Since the rapid onset of the COVID-19 pandemic, its causative virus, Severe Acute Respiratory Syndrome Coronavirus-2 (SARS-CoV-2), continues to spread and increase the number of fatalities. To expedite studies on understanding potential surface transmission of the virus and to aid environmental epidemiological investigations, we developed a rapid viability reverse transcriptase PCR (RV-RT-PCR) method that detects viable (infectious) SARS-CoV-2 from swab samples in <1 day compared to several days required by current gold-standard cell-culture-based methods. The method integrates cell-culture-based viral enrichment in a 96-well plate format with gene-specific RT-PCR-based analysis before and after sample incubation to determine the cycle threshold (C_T) difference (ΔC_T). An algorithm based on ΔC_T ≥ 6 representing ∼ 2-log or more increase in SARS-CoV-2 RNA following enrichment determines the presence of infectious virus. The RV-RT-PCR method with 2-hr viral infection and 9-hr post-infection incubation periods includes ultrafiltration to concentrate virions, resulting in detection of <50 SARS-CoV-2 virions in swab samples in 17 hours (for a batch of 12 swabs), compared to days typically required by the cell-culture based method. The SARS-CoV-2 RV-RT-PCR method may also be useful in clinical sample analysis and antiviral drug testing, and could serve as a model for developing rapid methods for other viruses of concern.

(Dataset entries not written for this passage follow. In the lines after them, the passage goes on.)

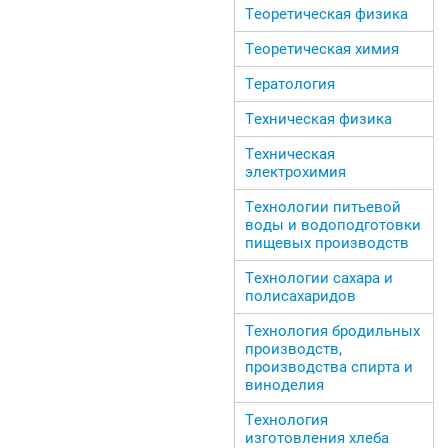
Теоретическая физика
Теоретическая химия
Тератология
Техническая физика
Техническая
электрохимия
Технологии питьевой
воды и водоподготовки
пищевых производств
Технологии сахара и
полисахаридов
Технология бродильных
производств,
производства спирта и
виноделия
Технология
изготовления хлеба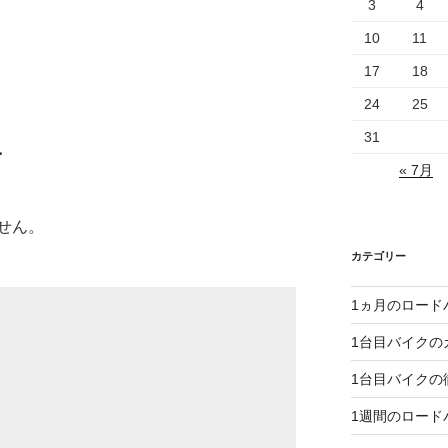
3
4
10
11
17
18
24
25
31
･
« 7月
せん。
カテゴリー
1ヵ月のロード
1台目バイクの
1台目バイクの
1週間のロード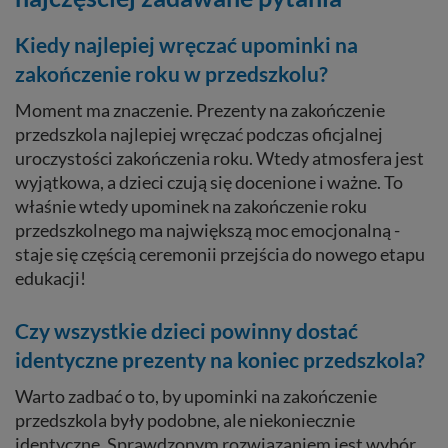
Kiedy najlepiej wręczać upominki na
zakończenie roku w przedszkolu?
Moment ma znaczenie. Prezenty na zakończenie
przedszkola najlepiej wręczać podczas oficjalnej
uroczystości zakończenia roku. Wtedy atmosfera jest
wyjątkowa, a dzieci czują się docenione i ważne. To
właśnie wtedy upominek na zakończenie roku
przedszkolnego ma największą moc emocjonalną -
staje się częścią ceremonii przejścia do nowego etapu
edukacji!
Czy wszystkie dzieci powinny dostać
identyczne prezenty na koniec przedszkola?
Warto zadbać o to, by upominki na zakończenie
przedszkola były podobne, ale niekoniecznie
identyczne. Sprawdzonym rozwiązaniem jest wybór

自 COVID-19 大流行迅速爆发以来，其致病病毒严重急性呼吸综合征冠状病毒-2 (SARS-CoV-2) 持续传播并增加了死亡人数。为了加快了解病毒潜在表面传播的研究并帮助环境流行病学调查，我们开发了一种快速活力逆转录酶 PCR (RV-RT-PCR) 方法，可从拭子样本中检测出活的（传染性）SARS-CoV-2与当前基于细胞培养的金标准方法所需的几天相比，只需 3C1 天。该方法将 96 孔板中基于细胞培养的病毒富集与样品孵育前后基于基因特异性 RT-PCR 的分析相结合，以确定循环阈值 (C _T ) 差异 (ΔC _T )。基于 ΔC _T ≥ 6 的算法代表富集后 SARS-CoV-2 RNA 增加约 2 个对数级或更多，从而确定感染性病毒的存在。 RV-RT-PCR 方法采用 2 小时病毒感染和 9 小时感染后潜伏期，包括超滤以浓缩病毒粒子，从而在 17 小时内检测到拭子样本中的 <50 SARS-CoV-2 病毒粒子（对于一批12 个拭子），与基于细胞培养的方法通常需要的天数相比。 SARS-CoV-2 RV-RT-PCR 方法也可用于临床样本分析和抗病毒药物测试，并可作为开发其他关注病毒的快速方法的模型。